The proof of this is very neat. It turns out sums of products of the form $X^aZ^b$ provide a linear basis for density matrices (there are four such products and they are linearly independent), so
\[\rho = \sum_{a,b} c_{a,b} X^a Z^b, \quad c_{a,b} = \frac{1}{2}\mbox{tr}[\rho Z^bX^a].\]From Bob’s perspective, the bits $a$ and $b$ are random, and any particular combination occurs with probability $p = 1/4$. So his density matrix is
\[\rho_B = p\sum_{ab} X^a Z^b |\psi\rangle\langle \psi| Z^b X^a = p\sum_{abcd} (-1)^{ad}(-1)^{bc}c_{cd} X^{c} Z^{d} = c_{00} I = \frac{1}{2}I_B,\]using the following facts:
- $\sum_{a} (-1)^{ad} = 2\delta_{d,0}$ and similarly for $bc$;
- $X^a Z^b = (-1)^{ab} Z^b X^a$;
- and $c_{00} = \mbox{tr}[\rho]/2 = 1/2$.

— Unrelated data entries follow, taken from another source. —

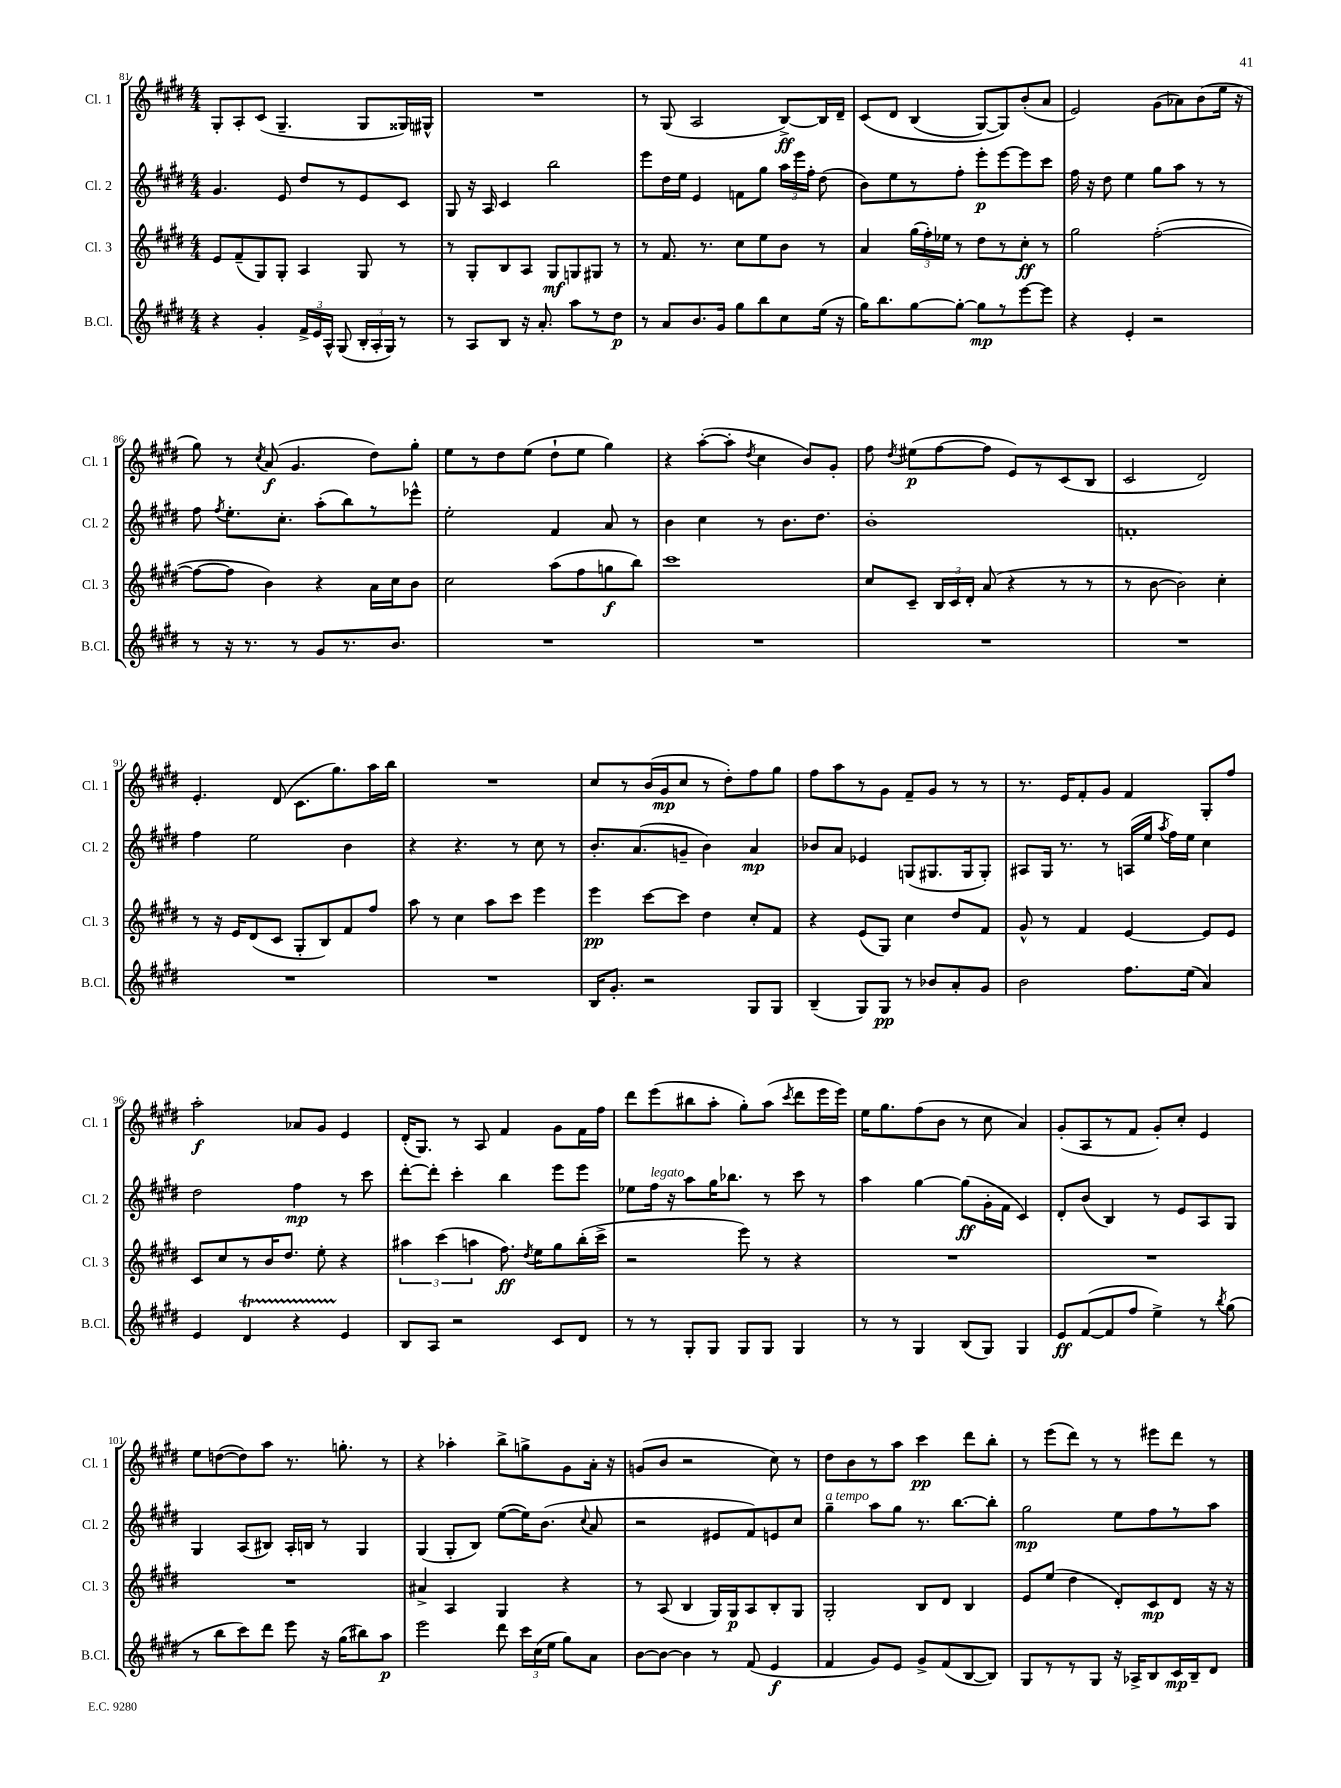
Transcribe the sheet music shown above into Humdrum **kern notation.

**kern	**kern	**kern	**kern
*staff4	*staff3	*staff2	*staff1
*clefG2	*clefG2	*clefG2	*clefG2
*k[f#c#g#d#]	*k[f#c#g#d#]	*k[f#c#g#d#]	*k[f#c#g#d#]
*M4/4	*M4/4	*M4/4	*M4/4
4r	8e	4.g#	8G#'
.	(8f#~	.	8A'
4g#'	8G#)	.	(8c#
.	8G#'	8e	4.G#~
24f#^	4A	8dd#	.
24e	.	.	.
24A^^	.	.	.
(8G#	.	8r	.
24B'	8G#	8e	8G#
24A'	.	.	.
24G#)	.	.	.
8r	8r	8c#	16G##)
.	.	.	16G#^^
=	=	=	=
8r	8r	8G#	1r
8A	8G#'	16r	.
.	.	16A	.
8B	8B	4c#	.
16r	8A	.	.
8.a'	.	.	.
.	8G#	2bb	.
8aa	8G	.	.
8r	8G#	.	.
8dd#	8r	.	.
=	=	=	=
8r	8r	8eee	8r
8a	8.f#	16dd#	(8G#
.	.	16ee	.
8.b	.	4e	2A
.	8.r	.	.
16g#	.	.	.
8gg#	8cc#	8f	.
8bb	8ee	8gg#	.
8cc#	8b	24aa	[8B^)
.	.	24eee	.
.	.	24ff#'	.
(16ee	8r	(8dd#	16B]
16r	.	.	16d#~
=	=	=	=
16gg#)	4a	8b)	&(8c#
8.bb	.	.	.
.	.	8ee	8d#
[8gg#	(24gg#	8r	(4B
.	24ff#')	.	.
.	24ee-	.	.
8gg#'_	8r	8ff#'	.
8gg#]	8dd#	8eee'	[8G#)
8r	8r	[8eee	8G#]&)
[8eee	8cc#'	8eee]	(8b'
8eee]	8r	8ccc#	8a
=	=	=	=
4r	2gg#	16ff#	2e)
.	.	16r	.
.	.	8dd#	.
4e'	.	4ee	.
2r	([2ff#'	8gg#	(8g#
.	.	8aa	8a-)
.	.	8r	(8b
.	.	8r	16ee
.	.	.	16r
=	=	=	=
8r	8ff#_	8ff#	8gg#)
.	.	8qff#	.
16r	8ff#]	8.ee'	8r
8.r	.	.	.
.	.	.	8qcc#
.	4b)	.	(8a
.	.	8.cc#'	.
8r	.	.	4.g#
8g#	4r	(8aa'	.
8.r	.	8bb)	.
.	16a	8r	8dd#)
8.b	16cc#	.	.
.	8b	8eee-^^	8gg#'
=	=	=	=
1r	2cc#	2ee'	8ee
.	.	.	8r
.	.	.	8dd#
.	.	.	(8ee
.	(8aa	4f#	8dd#`
.	8ff#	.	8ee
.	8gg	8a	4gg#)
.	8bb)	8r	.
=	=	=	=
1r	1ccc#	4b	4r
.	.	4cc#	([8aa'
.	.	.	8aa']
.	.	.	8qdd#
.	.	8r	4cc#
.	.	8.b	.
.	.	.	8b)
.	.	8.dd#	.
.	.	.	8g#'
=	=	=	=
1r	8cc#	1b'	8ff#
.	.	.	8qdd#
.	8c#~	.	(8ee#
.	24B	.	[8ff#
.	24c#	.	.
.	24d#'	.	.
.	(8a	.	8ff#]
.	4r	.	8e)
.	.	.	8r
.	8r	.	(8c#
.	8r	.	8B
=	=	=	=
1r	8r	1f'	2c#
.	[8b	.	.
.	2b])	.	.
.	.	.	2d#)
.	4cc#'	.	.
=	=	=	=
1r	8r	4ff#	4.e'
.	16r	.	.
.	16e	.	.
.	(8d#	2ee	.
.	8c#	.	(8d#
.	8G#'	.	8.c#
.	8B)	.	.
.	.	.	8.gg#)
.	8f#	4b	.
.	8ff#	.	16aa
.	.	.	16bb
=	=	=	=
1r	8aa	4r	1r
.	8r	.	.
.	4cc#	4.r	.
.	8aa	.	.
.	8ccc#	8r	.
.	4eee	8cc#	.
.	.	8r	.
=	=	=	=
16B	4eee	8.b'	8cc#
8.g#'	.	.	.
.	.	.	8r
.	.	(8.a	.
2r	[8ccc#	.	(16b
.	.	.	16g#
.	8ccc#]	8g~	8cc#
.	4dd#	4b)	8r
.	.	.	8dd#')
8G#	8cc#'	4a	8ff#
8G#	8f#	.	8gg#
=	=	=	=
(4B~	4r	8b-	8ff#
.	.	8a	8aa
8G#)	(8e	4e-	8r
8G#	8G#)	.	8g#
8r	4cc#	(8G	8f#~
8b-	.	8.G#	8g#
8a'	8dd#	.	8r
.	.	16G#	.
8g#	8f#	8G#')	8r
=	=	=	=
2b	8g#^^	8A#	8.r
.	8r	16G#	.
.	.	8.r	16e
.	4f#	.	8f#'
.	.	8r	8g#
8.ff#	[4e	(16A	4f#
.	.	16ee	.
.	.	8qaa	.
.	.	16ff#)	.
(16ee	.	16ee	.
4a)	8e]	4cc#	8G#'
.	8e	.	8ff#
=	=	=	=
4e	8c#	2dd#	2aa'
.	8cc#	.	.
4d#	8r	.	.
.	16b	.	.
.	8.dd#	.	.
4r	.	4ff#	8a-
.	8ee'	.	8g#
4e	4r	8r	4e
.	.	8ccc#	.
=	=	=	=
8B	6aa#	[8ddd#'	(16d#'
.	.	.	8.G#)
8A	.	8ddd#']	.
.	(6ccc#	.	.
2r	.	4ccc#'	8r
.	6aa	.	.
.	.	.	8A
.	8.ff#)	4bb	4f#
.	8qdd#	.	.
.	16ee	.	.
8c#	8gg#	8eee	8g#
8d#	(16bb'	8eee	16f#
.	16ccc#^	.	16ff#
=	=	=	=
8r	2r	8ee-	8ddd#
8r	.	16ff#	(8eee
.	.	16r	.
8G#'	.	8aa	8bb#
8G#	.	16gg#	8aa'
.	.	8.bb-	.
8G#	8eee)	.	8gg#')
8G#	8r	8r	(8aa
.	.	.	8qccc#
4G#	4r	8ccc#	8ddd#
.	.	8r	16eee
.	.	.	16eee)
=	=	=	=
8r	1r	4aa	16ee
.	.	.	8.gg#
8r	.	.	.
4G#	.	[4gg#	(8ff#
.	.	.	8b
(8B	.	(8gg#]	8r
8G#)	.	16g#'	8cc#
.	.	16f#	.
4G#	.	4c#)	4a)
=	=	=	=
8e	1r	8d#'	(8g#'
([8f#	.	(8b	8A
8f#]	.	4B)	8r
8ff#	.	.	8f#
4ee^)	.	8r	8g#')
.	.	8e	8cc#'
8r	.	8A	4e
8qbb	.	.	.
(8gg#	.	8G#	.
=	=	=	=
8r	1r	4G#	8ee
8bb	.	.	([8dd
8ccc#)	.	(8A	8dd])
8ddd#	.	8B#)	8aa
8eee	.	16A'	8.r
.	.	16B	.
16r	.	8r	.
(16gg#	.	.	8.gg'
8bb#)	.	4G#	.
8aa	.	.	8r
=	=	=	=
2eee	4a#^	(4G#	4r
.	4A	8G#'	4aa-'
.	.	8B)	.
8ddd#	4G#	([8ee	8bb^
24ccc#	.	16ee])	8gg^
(24cc#	.	.	.
.	.	(8.b	.
24ee	.	.	.
8gg#)	4r	.	8g#
.	.	8qqcc#	.
8a	.	8a	16a'
.	.	.	16r
=	=	=	=
[8b	8r	2r	(8g
8b_	(8A	.	8b
4b]	4B	.	2r
8r	16G#)	8e#	.
.	16G#	.	.
(8f#	8A	8f#)	.
4e	8B'	8e	8cc#)
.	8G#	8cc#	8r
=	=	=	=
4f#	2G#'	4gg#~	8dd#
.	.	.	8b
8g#)	.	8aa	8r
8e	.	8gg#	8aa
8g#^	8B	8.r	4ccc#
(8f#	8d#	.	.
.	.	[8.bb	.
[8B	4B	.	8ddd#
8B])	.	8bb']	8bb'
=	=	=	=
8G#	8e	2gg#	8r
8r	(8ee	.	(8eee
8r	4dd#	.	8ddd#)
8G#	.	.	8r
16r	8d#')	8ee	8r
16A-^	.	.	.
8B	8c#	8ff#	8eee#
16c#	8d#	8r	8ddd#
16B~	.	.	.
8d#	16r	8aa	8r
.	16r	.	.
==	==	==	==
*-	*-	*-	*-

Thus, Bob’s density matrix is maximally mixed and he knows absolutely nothing about the state! This means teleportation transfers no information until Alice supplies her Bell bits $a,b$, and there is no contradiction in cloning the state; it is hidden inaccessibly behind a random $X^a Z^b$.
Conclusion
What is genuinely different about Yamaguchi and Kempf’s construction is that multiple copies get encrypted and only one can be deciphered; efforts to generalize this to teleportation lead to rather different-looking techniques like port-based teleportation which are structurally distinct from the standard protocol, so I won’t go into them here. But it’s neat that what is perhaps the simplest quantum protocol is also the simplest example of quantum encrypted cloning!